▸ SOURCE MATERIAL:
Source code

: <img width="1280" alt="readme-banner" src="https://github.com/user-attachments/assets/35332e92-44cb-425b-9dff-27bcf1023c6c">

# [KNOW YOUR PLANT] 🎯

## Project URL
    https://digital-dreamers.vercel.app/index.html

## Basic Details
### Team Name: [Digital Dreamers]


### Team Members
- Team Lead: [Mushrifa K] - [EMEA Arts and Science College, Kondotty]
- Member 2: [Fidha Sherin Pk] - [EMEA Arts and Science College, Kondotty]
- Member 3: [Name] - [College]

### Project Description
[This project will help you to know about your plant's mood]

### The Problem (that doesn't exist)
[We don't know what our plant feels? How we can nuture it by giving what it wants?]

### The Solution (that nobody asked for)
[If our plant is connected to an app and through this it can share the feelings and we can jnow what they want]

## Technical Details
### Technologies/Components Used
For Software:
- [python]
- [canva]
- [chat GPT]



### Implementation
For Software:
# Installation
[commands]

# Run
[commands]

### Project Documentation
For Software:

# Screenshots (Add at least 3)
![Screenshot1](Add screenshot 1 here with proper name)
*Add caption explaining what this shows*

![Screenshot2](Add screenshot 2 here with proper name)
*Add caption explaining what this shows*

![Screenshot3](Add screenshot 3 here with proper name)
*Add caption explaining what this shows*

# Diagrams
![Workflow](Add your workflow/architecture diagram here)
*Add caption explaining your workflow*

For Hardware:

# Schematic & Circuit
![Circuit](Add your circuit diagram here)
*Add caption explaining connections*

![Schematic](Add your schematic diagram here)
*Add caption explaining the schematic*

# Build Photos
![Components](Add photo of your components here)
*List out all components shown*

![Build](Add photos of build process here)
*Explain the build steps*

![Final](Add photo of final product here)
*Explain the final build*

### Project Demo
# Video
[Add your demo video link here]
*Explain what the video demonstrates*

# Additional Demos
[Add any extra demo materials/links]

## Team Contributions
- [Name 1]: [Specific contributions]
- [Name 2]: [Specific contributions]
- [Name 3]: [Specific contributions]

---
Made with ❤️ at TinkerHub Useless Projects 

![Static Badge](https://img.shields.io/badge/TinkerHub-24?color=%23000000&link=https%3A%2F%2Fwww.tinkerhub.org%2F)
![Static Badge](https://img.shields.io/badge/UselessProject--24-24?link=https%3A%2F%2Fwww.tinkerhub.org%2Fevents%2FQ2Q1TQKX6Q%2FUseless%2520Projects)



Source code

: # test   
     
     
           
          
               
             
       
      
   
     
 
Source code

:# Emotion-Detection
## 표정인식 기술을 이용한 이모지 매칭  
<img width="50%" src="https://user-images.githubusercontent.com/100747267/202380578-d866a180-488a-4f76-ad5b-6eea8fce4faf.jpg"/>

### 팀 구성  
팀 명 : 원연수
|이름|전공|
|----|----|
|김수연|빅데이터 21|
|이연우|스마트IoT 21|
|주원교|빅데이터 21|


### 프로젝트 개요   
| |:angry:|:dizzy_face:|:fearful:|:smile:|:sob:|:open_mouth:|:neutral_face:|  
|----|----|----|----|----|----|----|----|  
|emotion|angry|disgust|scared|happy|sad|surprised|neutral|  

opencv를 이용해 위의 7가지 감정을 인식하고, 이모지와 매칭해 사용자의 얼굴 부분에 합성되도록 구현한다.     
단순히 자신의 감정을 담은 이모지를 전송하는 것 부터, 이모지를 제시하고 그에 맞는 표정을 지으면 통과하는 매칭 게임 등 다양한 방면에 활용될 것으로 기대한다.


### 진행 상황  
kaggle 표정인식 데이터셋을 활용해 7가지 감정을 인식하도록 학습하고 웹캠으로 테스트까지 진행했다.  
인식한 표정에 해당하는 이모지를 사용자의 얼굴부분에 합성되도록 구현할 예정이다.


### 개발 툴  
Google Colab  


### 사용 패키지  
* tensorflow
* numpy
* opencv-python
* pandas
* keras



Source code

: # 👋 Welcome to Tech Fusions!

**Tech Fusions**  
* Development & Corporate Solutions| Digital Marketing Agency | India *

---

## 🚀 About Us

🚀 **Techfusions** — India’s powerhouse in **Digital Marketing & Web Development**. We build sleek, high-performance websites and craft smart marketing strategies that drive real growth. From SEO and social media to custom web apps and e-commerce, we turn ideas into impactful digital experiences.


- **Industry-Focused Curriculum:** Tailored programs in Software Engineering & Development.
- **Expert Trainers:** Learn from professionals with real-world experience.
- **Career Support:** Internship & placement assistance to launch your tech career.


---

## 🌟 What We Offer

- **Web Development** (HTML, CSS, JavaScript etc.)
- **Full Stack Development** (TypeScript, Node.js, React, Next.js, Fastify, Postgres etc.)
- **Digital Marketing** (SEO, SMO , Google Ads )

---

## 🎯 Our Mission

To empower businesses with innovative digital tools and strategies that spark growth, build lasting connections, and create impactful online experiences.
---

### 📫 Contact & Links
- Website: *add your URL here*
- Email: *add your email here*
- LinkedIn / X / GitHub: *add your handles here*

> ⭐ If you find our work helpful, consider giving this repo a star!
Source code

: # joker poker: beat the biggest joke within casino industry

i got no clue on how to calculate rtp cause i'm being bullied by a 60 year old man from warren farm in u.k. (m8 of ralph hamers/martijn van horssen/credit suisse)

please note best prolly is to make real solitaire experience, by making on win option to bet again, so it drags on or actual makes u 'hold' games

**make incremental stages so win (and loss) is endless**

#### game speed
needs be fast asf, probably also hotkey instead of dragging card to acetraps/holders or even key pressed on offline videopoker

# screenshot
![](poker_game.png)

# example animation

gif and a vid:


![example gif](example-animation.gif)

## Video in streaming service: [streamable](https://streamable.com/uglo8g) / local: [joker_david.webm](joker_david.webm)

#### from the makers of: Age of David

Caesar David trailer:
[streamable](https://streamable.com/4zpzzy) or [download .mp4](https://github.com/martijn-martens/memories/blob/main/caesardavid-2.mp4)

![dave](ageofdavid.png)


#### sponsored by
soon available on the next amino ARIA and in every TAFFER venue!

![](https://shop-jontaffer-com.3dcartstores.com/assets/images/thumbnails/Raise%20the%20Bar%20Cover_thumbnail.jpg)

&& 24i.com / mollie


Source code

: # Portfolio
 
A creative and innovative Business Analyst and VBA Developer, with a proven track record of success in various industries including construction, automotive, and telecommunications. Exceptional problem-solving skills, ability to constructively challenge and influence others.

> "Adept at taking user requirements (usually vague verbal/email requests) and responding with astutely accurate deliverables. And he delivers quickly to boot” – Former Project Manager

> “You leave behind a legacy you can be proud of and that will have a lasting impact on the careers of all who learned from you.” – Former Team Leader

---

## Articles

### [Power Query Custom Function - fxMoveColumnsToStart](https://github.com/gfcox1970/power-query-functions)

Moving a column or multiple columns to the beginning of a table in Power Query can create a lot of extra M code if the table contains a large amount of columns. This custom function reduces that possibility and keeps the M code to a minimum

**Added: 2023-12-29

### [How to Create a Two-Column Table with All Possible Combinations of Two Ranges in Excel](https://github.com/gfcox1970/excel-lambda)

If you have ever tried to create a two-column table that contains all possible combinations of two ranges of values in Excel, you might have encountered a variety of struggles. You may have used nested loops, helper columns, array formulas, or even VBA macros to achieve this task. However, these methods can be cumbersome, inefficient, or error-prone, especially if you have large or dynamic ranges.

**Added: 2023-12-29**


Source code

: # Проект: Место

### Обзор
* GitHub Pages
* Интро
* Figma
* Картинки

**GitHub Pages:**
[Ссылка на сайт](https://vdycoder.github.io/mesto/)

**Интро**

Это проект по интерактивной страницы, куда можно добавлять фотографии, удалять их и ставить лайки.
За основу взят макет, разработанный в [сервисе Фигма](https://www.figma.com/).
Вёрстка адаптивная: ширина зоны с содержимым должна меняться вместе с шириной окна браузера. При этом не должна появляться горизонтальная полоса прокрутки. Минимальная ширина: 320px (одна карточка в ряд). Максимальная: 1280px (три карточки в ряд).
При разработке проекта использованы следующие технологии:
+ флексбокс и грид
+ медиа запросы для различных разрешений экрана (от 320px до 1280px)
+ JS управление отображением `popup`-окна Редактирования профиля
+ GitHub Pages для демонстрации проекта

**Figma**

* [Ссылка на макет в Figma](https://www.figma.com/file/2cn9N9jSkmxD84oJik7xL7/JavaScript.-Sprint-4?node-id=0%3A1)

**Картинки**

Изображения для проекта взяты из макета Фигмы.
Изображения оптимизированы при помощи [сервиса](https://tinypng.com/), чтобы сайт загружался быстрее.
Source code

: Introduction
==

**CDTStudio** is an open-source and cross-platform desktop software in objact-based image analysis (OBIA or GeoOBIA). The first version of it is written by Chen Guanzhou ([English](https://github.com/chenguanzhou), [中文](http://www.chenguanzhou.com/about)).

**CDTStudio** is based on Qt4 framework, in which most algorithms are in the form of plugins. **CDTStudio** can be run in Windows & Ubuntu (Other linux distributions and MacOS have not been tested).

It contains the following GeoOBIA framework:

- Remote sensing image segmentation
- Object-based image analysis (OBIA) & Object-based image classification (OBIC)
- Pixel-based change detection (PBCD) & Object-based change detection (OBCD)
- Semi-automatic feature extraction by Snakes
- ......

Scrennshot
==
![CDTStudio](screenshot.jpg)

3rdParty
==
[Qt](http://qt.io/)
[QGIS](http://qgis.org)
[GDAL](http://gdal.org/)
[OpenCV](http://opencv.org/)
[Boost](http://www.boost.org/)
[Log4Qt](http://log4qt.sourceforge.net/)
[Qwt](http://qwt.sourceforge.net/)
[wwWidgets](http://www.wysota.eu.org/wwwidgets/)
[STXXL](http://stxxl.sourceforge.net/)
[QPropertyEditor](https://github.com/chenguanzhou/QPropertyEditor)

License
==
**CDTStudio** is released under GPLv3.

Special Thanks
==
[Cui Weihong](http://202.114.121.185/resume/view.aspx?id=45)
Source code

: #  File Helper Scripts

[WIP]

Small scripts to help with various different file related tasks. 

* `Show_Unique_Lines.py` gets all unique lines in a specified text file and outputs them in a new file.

▸ WHAT IS REQUIRED: Could you repeat exactly the lines above from the line with "- **Industry-Focused Curriculum:**" up to and including the line with "- Email: *add your email here*", and only those?

▸ RESPONSE TO THIS EXERCISE:
- **Industry-Focused Curriculum:** Tailored programs in Software Engineering & Development.
- **Expert Trainers:** Learn from professionals with real-world experience.
- **Career Support:** Internship & placement assistance to launch your tech career.


---

## 🌟 What We Offer

- **Web Development** (HTML, CSS, JavaScript etc.)
- **Full Stack Development** (TypeScript, Node.js, React, Next.js, Fastify, Postgres etc.)
- **Digital Marketing** (SEO, SMO , Google Ads )

---

## 🎯 Our Mission

To empower businesses with innovative digital tools and strategies that spark growth, build lasting connections, and create impactful online experiences.
---

### 📫 Contact & Links
- Website: *add your URL here*
- Email: *add your email here*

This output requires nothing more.